Text block:
Start of Block

I wanted to pull her hair.... Grrrr!

Philippines
November 11, 2010 8:01pm CST
She wrote him a letter (email to be precise). Telling him all bad stuff and how bad he is as a person.She also threatened him to tell his wife about his whims and all. Yes, I hate the man, too (but due to a different reason) but despite of that, reading her email made me feel sick and I know my heart wept for him that very moment. She has no right to accuse him of anything! If she felt used and abused, then it is her fault that she was so stupid and naive to believe him! For someone I used to respect and loved so much I just couldn't bear the thought that someone has that impression and thought about him...Despite of everything he did to me, yes, it still hurts that someone is insulting him...
3 people like this
10 responses
@ybong007 (6643)
• Philippines
12 Nov 10
This just shows that no body is perfect. Every one has skeletons hiding in their closet. I think there's nothing you can do about the current situation. It will be all just her word against his.
1 person likes this
• Philippines
12 Nov 10
Hi there, Ybong.:) I am not planning to do anything. Sigh... it is his life. He must do something about his past that keeps on haunting him. I will not mingle anymore, unless, he asks me to, which is next to impossible.:) Let them settle their own issues. I'm not part of it to trouble myself hurting for him, right?
1 person likes this
• Philippines
12 Nov 10
There's nothing I can do much. Shall I tell her to stop sending him emails? I don't think she will even if I'll tell her. Until he settled everything with her, that's the only time he'll be totally free of her .At least, that's what I am thinking.
1 person likes this
@ybong007 (6643)
• Philippines
12 Nov 10
It wouldn't hurt if you side with him. Besides, he may need it this time.
1 person likes this
@dpk262006 (58675)

End of Block

Data listing:
Start of Block

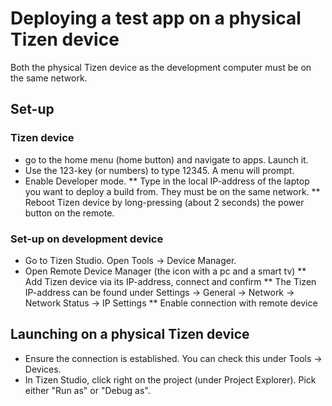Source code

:# Deploying a test app on a physical Tizen device

Both the physical Tizen device as the development computer must be on the same network.

## Set-up

### Tizen device

- go to the home menu (home button) and navigate to apps. Launch it.
- Use the 123-key (or numbers) to type 12345. A menu will prompt.
- Enable Developer mode.
  ** Type in the local IP-address of the laptop you want to deploy a build from. They must be on the same network.
  ** Reboot Tizen device by long-pressing (about 2 seconds) the power button on the remote.

### Set-up on development device

- Go to Tizen Studio. Open Tools -> Device Manager.
- Open Remote Device Manager (the icon with a pc and a smart tv)
  ** Add Tizen device via its IP-address, connect and confirm
  ** The Tizen IP-address can be found under Settings -> General -> Network -> Network Status -> IP Settings
  \*\* Enable connection with remote device

## Launching on a physical Tizen device

- Ensure the connection is established. You can check this under Tools → Devices.
- In Tizen Studio, click right on the project (under Project Explorer). Pick either "Run as" or "Debug as".

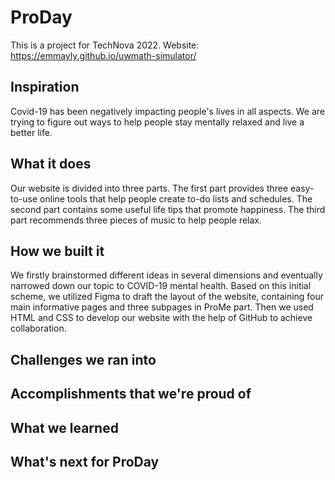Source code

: # ProDay

This is a project for TechNova 2022.
Website: https://emmayly.github.io/uwmath-simulator/

## Inspiration
Covid-19 has been negatively impacting people's lives in all aspects. We are trying to figure out ways to help people stay mentally relaxed and live a better life.

## What it does
Our website is divided into three parts. The first part provides three easy-to-use online tools that help people create to-do lists and schedules. The second part contains some useful life tips that promote happiness. The third part recommends three pieces of music to help people relax.

## How we built it
We firstly brainstormed different ideas in several dimensions and eventually narrowed down our topic to COVID-19 mental health. Based on this initial scheme, we utilized Figma to draft the layout of the website, containing four main informative pages and three subpages in ProMe part. Then we used HTML and CSS to develop our website with the help of GitHub to achieve collaboration. 

## Challenges we ran into

## Accomplishments that we're proud of

## What we learned

## What's next for ProDay



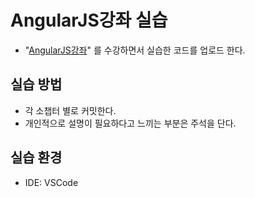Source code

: # AngularJS강좌 실습

- "[AngularJS강좌](https://www.youtube.com/playlist?list=PLs_XsVQJKaBk_JN5RctLmmVrGwEzpzqaj)" 를 수강하면서 실습한 코드를 업로드 한다.

## 실습 방법

- 각 소챕터 별로 커밋한다.
- 개인적으로 설명이 필요하다고 느끼는 부분은 주석을 단다.

## 실습 환경

- IDE: VSCode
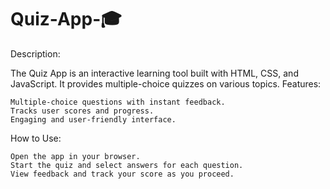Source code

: # Quiz-App-🎓

Description:

The Quiz App is an interactive learning tool built with HTML, CSS, and JavaScript. It provides multiple-choice quizzes on various topics.
Features:

    Multiple-choice questions with instant feedback.
    Tracks user scores and progress.
    Engaging and user-friendly interface.

How to Use:

    Open the app in your browser.
    Start the quiz and select answers for each question.
    View feedback and track your score as you proceed.
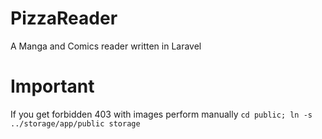 # PizzaReader
A Manga and Comics reader written in Laravel

# Important
If you get forbidden 403 with images perform manually `cd public; ln -s ../storage/app/public storage`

End of Block

Problem description: Decide whether each statement agrees with the forum thread: (a) the woman sent her letter as an email, (b) in the reply beginning "Hi there, Ybong." the writer says they plan to step in and settle the matter, and (c) ybong007 suggests that siding with him would do no harm. Answer yes or no for each, quoting the words of the thread that decide it. The records come from a source unrelated to the text.

Exercise result:
(a) Yes: "She wrote him a letter (email to be precise)."
(b) No: "I am not planning to do anything."
(c) Yes: "It wouldn't hurt if you side with him."